43 anni dopo cambia il vento, ma noi no
Cambia il vento ma noi no, verrebbe da cantare insieme ai 5000 tifosi della Roma che ieri si sono accalcati addosso alla rete del parcheggio dell’aeroporto di Ciampino
Cambia il vento ma noi no, verrebbe da cantare insieme con i 5000 tifosi della Roma che ieri si sono accalcati addosso alla rete del parcheggio dell’aeroporto di Ciampino sgombrato dalle macchine dei dipendenti proprio per far spazio a tutti quelli che volevano salutare l’arrivo di Lukaku, gigantesco come le ambizioni dell’uomo che lo ha portato a Roma, Dan Friedkin.
Fummo persino qualcuno in più 43 anni fa, a Fiumicino, per accogliere degnamente l’uomo che (ri)fece grande la Roma, Paulo Roberto Falcao. Di quel giorno restano pochi fotogrammi scoloriti, ma è ancora tutto negli occhi e nel cuore di chi scrive: resta il ricordo di un passaggio veloce, quasi un soffio di vento tra la gente accalcata, la sfuggente immagine di qualche ricciolo ribelle non trattenuto dalla morsa di un berretto di lana giallorossa fuori stagione eppure così cool, l’eleganza di un calciatore sognato per anni (Sandro Bonvissuto ha scritto uno straordinario libro sul significato di quello sbarco) e che in giacca e cravatta atterrava in un nuovo mondo, una nuova casa nella quale avrebbe regnato per anni.
Cambia il vento ma noi no, e 43 estati dopo, di quest’altro pomeriggio incredibile raccontato da Andrea Di Carlo in ogni particolare prima in diretta su Radio Romanista e oggi sul giornale, resteranno a disposizione dei posteri centinaia di video e di immagini, raccolte da ognuno dei 5000 presenti, aggiornati sugli spostamenti dell’aereo presidenziale da un programma che traccia le rotte di ogni aereo del mondo a cui quasi 50000 pazzi, nella parte finale della tratta, erano collegati contemporaneamente.

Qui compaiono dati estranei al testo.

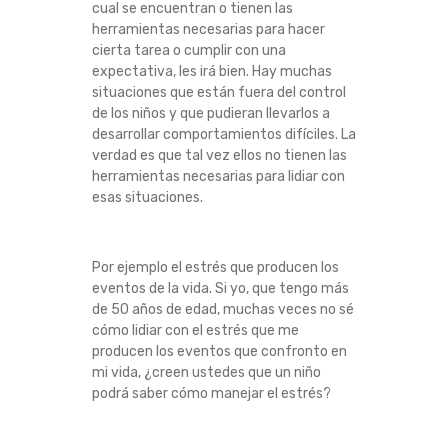
cual se encuentran o tienen las
herramientas necesarias para hacer
cierta tarea o cumplir con una
expectativa, les irá bien. Hay muchas
situaciones que están fuera del control
de los niños y que pudieran llevarlos a
desarrollar comportamientos difíciles. La
verdad es que tal vez ellos no tienen las
herramientas necesarias para lidiar con
esas situaciones.
Por ejemplo el estrés que producen los
eventos de la vida. Si yo, que tengo más
de 50 años de edad, muchas veces no sé
cómo lidiar con el estrés que me
producen los eventos que confronto en
mi vida, ¿creen ustedes que un niño
podrá saber cómo manejar el estrés?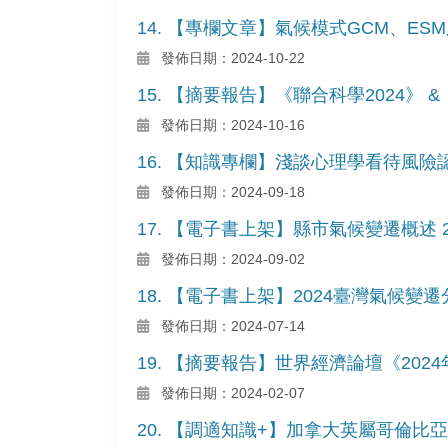
14. 【專欄文章】氣候模式GCM、E
發佈日期：2024-10-22
15. 【摘要報告】《聯合科學2024》 
發佈日期：2024-10-16
16. 【知識專欄】淺談心理學看待風
發佈日期：2024-09-18
17. 【電子書上架】縣市氣候變遷概述 2
發佈日期：2024-09-02
18. 【電子書上架】2024臺灣氣候
發佈日期：2024-07-14
19. 【摘要報告】世界經濟論壇《202
發佈日期：2024-02-07
20. 【調適知識+】加拿大英屬哥倫比亞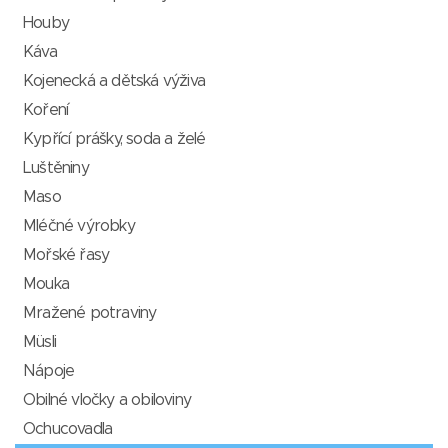
Houby
Káva
Kojenecká a dětská výživa
Koření
Kypřící prášky, soda a želé
Luštěniny
Maso
Mléčné výrobky
Mořské řasy
Mouka
Mražené potraviny
Müsli
Nápoje
Obilné vločky a obiloviny
Ochucovadla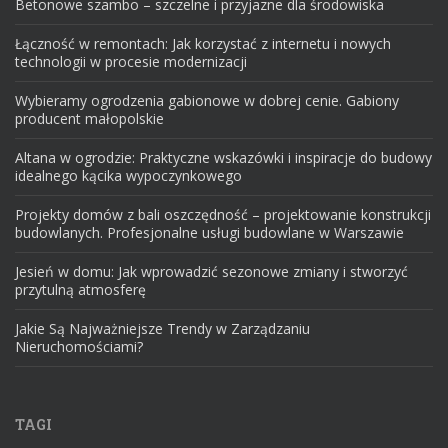
Betonowe szambo – szczelne i przyjazne dla środowiska
Łączność w remontach: Jak korzystać z internetu i nowych
technologii w procesie modernizacji
Wybieramy ogrodzenia gabionowe w dobrej cenie. Gabiony
producent małopolskie
Altana w ogrodzie: Praktyczne wskazówki i inspiracje do budowy
idealnego kącika wypoczynkowego
Projekty domów z bali oszczędność – projektowanie konstrukcji
budowlanych. Profesjonalne usługi budowlane w Warszawie
Jesień w domu: Jak wprowadzić sezonowe zmiany i stworzyć
przytulną atmosferę
Jakie Są Najważniejsze Trendy w Zarządzaniu
Nieruchomościami?
TAGI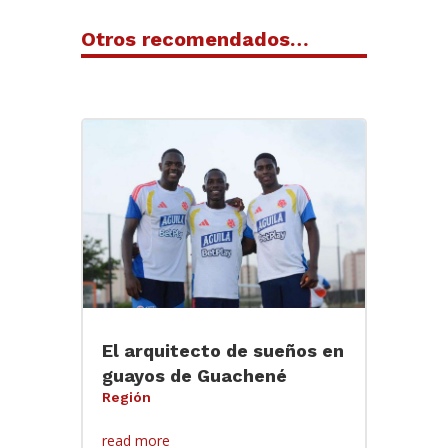
Otros recomendados…
El arquitecto de sueños en
guayos de Guachené
Región
read more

Cambia il vento e passa il tempo, ma resta intatto il sentimento di un popolo che ama sognare d’estate quando chi li guida lo autorizza a farlo, magari scendendo dall’aereo che ha guidato personalmente, aggiustandosi i capelli, inforcando i Ray-Ban e salutando a mani giunte i tifosi ammirati, mentre di sottofondo scorre idealmente la colonna sonora di Top Gun, per tutti ormai Top Dan.
Parlava poco e in una lingua tutta sua Dino Viola, non parla affatto questo signore azzimato che ha ammaliato la sua gente portando a Roma prima Mourinho, poi Dybala e oggi Lukaku, proprio quando il popolo in fibrillazione sembra aver perso la speranza. Un giorno poi bisognerà fare un discorso a parte su Tiago Pinto, il giovane dirigente portato a Roma su segnalazione di qualche headhunter dopo aver mosso i primi passi da direttore sportivo nel Benfica, la squadra del suo cuore. Per conquistare il presidente, da giovane tifoso ribelle, lo aveva duramente accusato di malgoverno durante un’assemblea dei soci.
Il giorno dopo fu convocato in sede e poi assunto. È un passionale che lavora solo in funzione del club che lo paga, non ama la luce dei riflettori, ha sofferto come il più verace dei tifosi l’idea che la prolungata attesa potesse precludere alla Roma l’accordo con un centravanti all’altezza delle ambizioni di Mou. Cinque giorni fa mezza Roma lo voleva mandare a casa, oggi è più popolare del sindaco. Ma non dimentica niente.